Well I guess that’s it.  Alice and Will get something of a Shakespeare in Love ending, which is really kind of a cop-out.  Maybe if there’d been a season 2 they would have done something with it, but now we’ll never know.  Marlowe never comes of anything, other than to offer an Elizabethan “Swive you, Shakespeare”.  Nothing ever comes of Moll and Richard.  Topcliffe is last seen playing with his torture instruments as if he’s going to do something to himself, with no payoff.  Marlow asks Shakespeare what he’s going to do next, and I’m dying for him to drop a hint about a big play – remember earlier in the season when he mentioned Falstaff? And how he was going to write the greatest plays man has ever known?  Instead he just shakes his head and says nothing.  That might be the most painful part of the whole thing. If he’d described his idea for Hamlet or something it would have been perfect.

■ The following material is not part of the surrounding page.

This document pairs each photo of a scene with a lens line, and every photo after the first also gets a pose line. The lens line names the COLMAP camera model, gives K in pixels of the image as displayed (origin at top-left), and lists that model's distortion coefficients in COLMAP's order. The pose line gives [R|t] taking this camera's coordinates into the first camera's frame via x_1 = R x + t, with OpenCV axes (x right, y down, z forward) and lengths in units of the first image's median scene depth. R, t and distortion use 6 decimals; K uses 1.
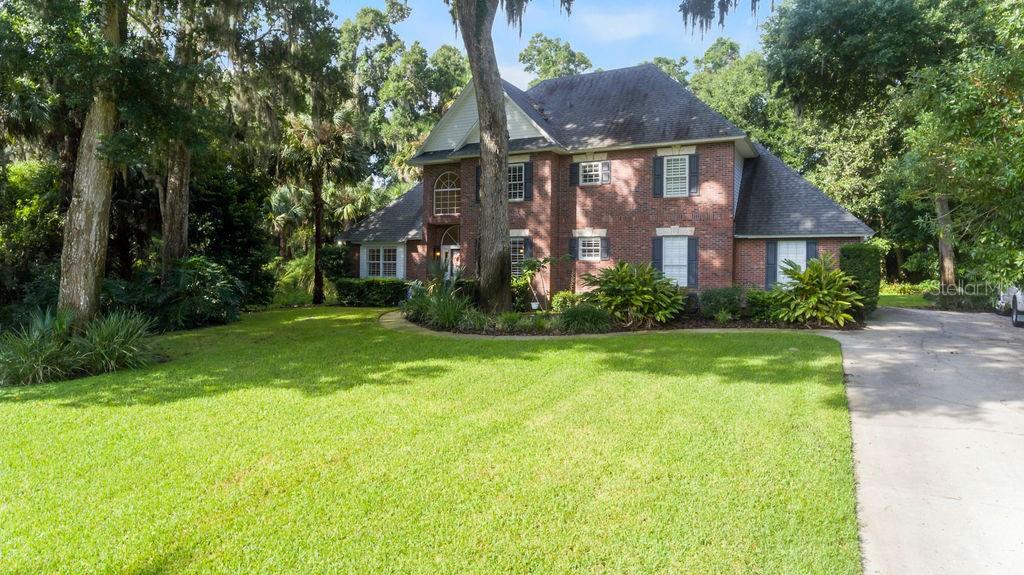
lens RADIAL K [[602.8, 0, 517.2], [0, 602.8, 268.4], [0, 0, 1]] dist [-0.001564, 0.000450]
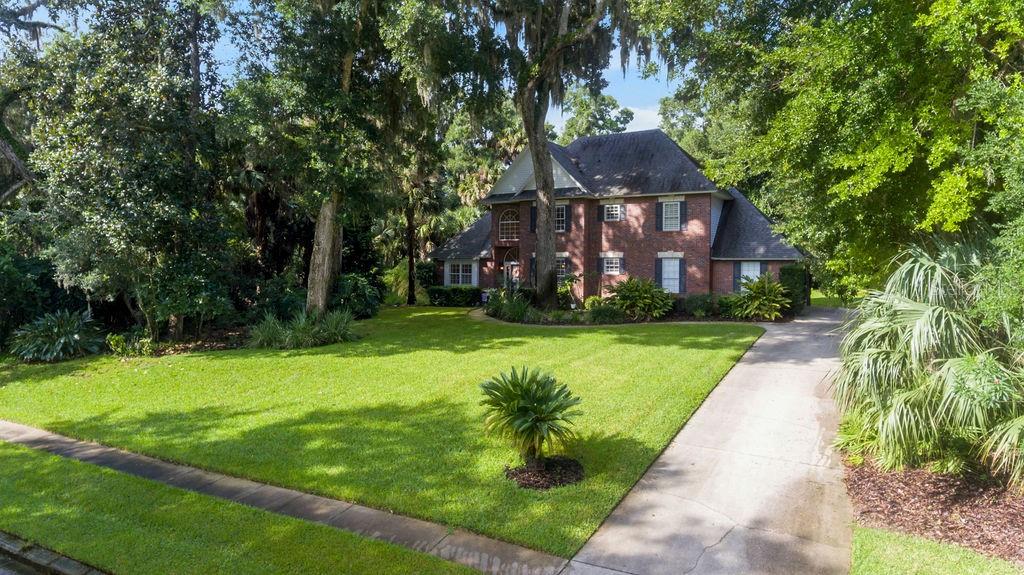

I hope it’s generally looked upon as “Shakespeare on prime time can work.”  Probably not, but we can always hope.

 

Review : The Rise and Fall of D.O.D.O

As a geek in the traditional (i.e. nerdy) sense of the word I have long been a huge fan of Neal Stephenson’s work.  Snow Crash, Diamond Age, Cryptonomicon, REAMDE, Anathem, Seveneves – all highly recommended.

So when I heard that he was doing a time travel story about Elizabethan England?  I did something I don’t usually do, I went ahead and got the hardcover.

Should have waited. I think this is the first Stephenson book that I can’t say I recommend. Most of the time, like with Seveneves or Anathem, I’ll ask, “Are you up for the challenge?”  Not here, not by a long shot.

Let’s get something out of the way. Shakespeare’s not in this. They do have a visit to Elizabethan England and do meet Richard Burbage and have what I’ll admit is an amusing scene there.  But that’s it.  There’s some discussion by others about Shakespeare’s work, but that’s it.  There’s a bit about the Irish that’s worth another blog post, coming soon. So if, like me, you’re interested in this book for the Shakespeare content? Save your money. There isn’t enough.

The rest of the book isn’t up to Stephenson’s standard.  He spends most of his time amusing himself with sophomoric pokes at bureaucracy and government, with various side trip opportunities to describe sexual stuff (like what happens when you put an 1800s prostitute and a Viking warrior in the same room together) that has nothing to do with the plot.  He seems so entertained by his own words that he forgot to write a compelling story.

Who knows, maybe I’m just so thrown off by the lack of Shakespeare that I’m being unnecessarily hard on this one. When I described it to coworkers they said, “Sounds entertaining despite itself.”  And it was, I’ll give it that. But I don’t go through these books (especially in hardcover!) just to be entertained. I want to get something out of it.  I don’t know what I got out of this other than temporary amusement.